[Items from a data source]
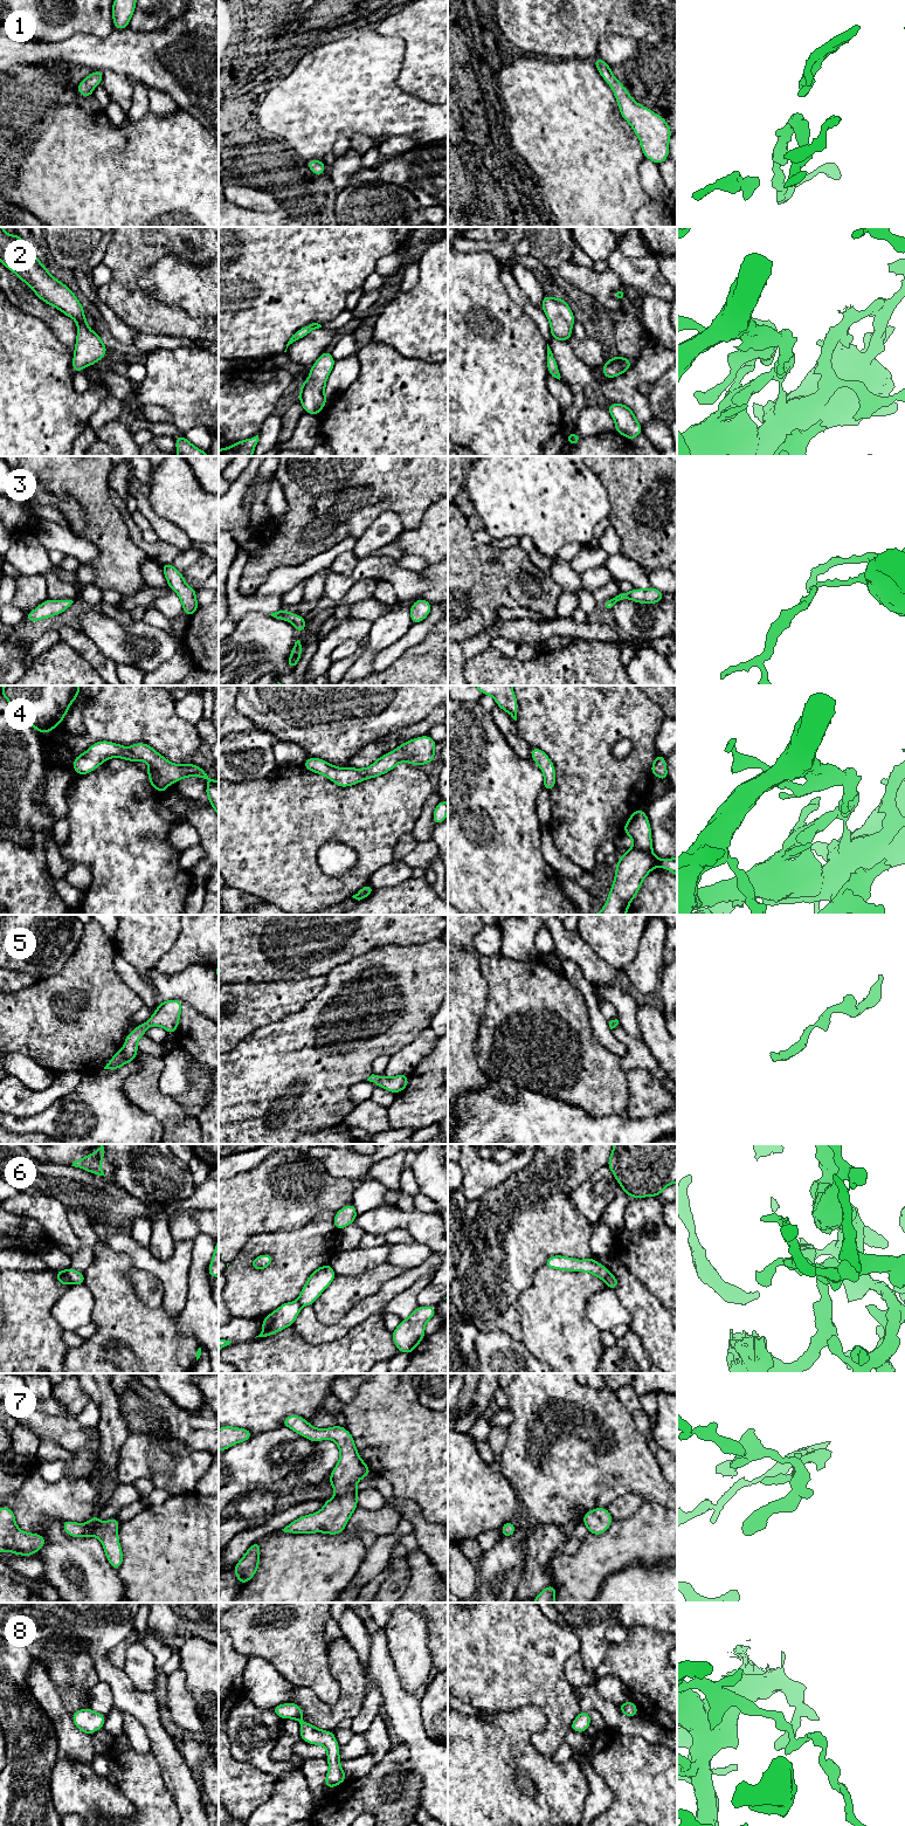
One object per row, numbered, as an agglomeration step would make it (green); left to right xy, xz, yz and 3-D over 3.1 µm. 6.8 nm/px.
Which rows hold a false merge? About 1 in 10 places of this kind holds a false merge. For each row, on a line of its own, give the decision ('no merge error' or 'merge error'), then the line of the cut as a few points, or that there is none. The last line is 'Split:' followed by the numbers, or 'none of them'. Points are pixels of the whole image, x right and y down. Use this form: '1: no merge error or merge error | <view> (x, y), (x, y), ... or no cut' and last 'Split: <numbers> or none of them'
1: no merge error | no cut
2: no merge error | no cut
3: no merge error | no cut
4: no merge error | no cut
5: no merge error | no cut
6: merge error | xy (66, 1270), (71, 1283)
7: no merge error | no cut
8: no merge error | no cut
Split: 6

* [Task]: All lines from the one containing "Which rows hold" down to the final line above are to be restated word for word; leave out the rest.

* [Response below]:
Which rows hold a false merge? About 1 in 10 places of this kind holds a false merge. For each row, on a line of its own, give the decision ('no merge error' or 'merge error'), then the line of the cut as a few points, or that there is none. The last line is 'Split:' followed by the numbers, or 'none of them'. Points are pixels of the whole image, x right and y down. Use this form: '1: no merge error or merge error | <view> (x, y), (x, y), ... or no cut' and last 'Split: <numbers> or none of them'
1: no merge error | no cut
2: no merge error | no cut
3: no merge error | no cut
4: no merge error | no cut
5: no merge error | no cut
6: merge error | xy (66, 1270), (71, 1283)
7: no merge error | no cut
8: no merge error | no cut
Split: 6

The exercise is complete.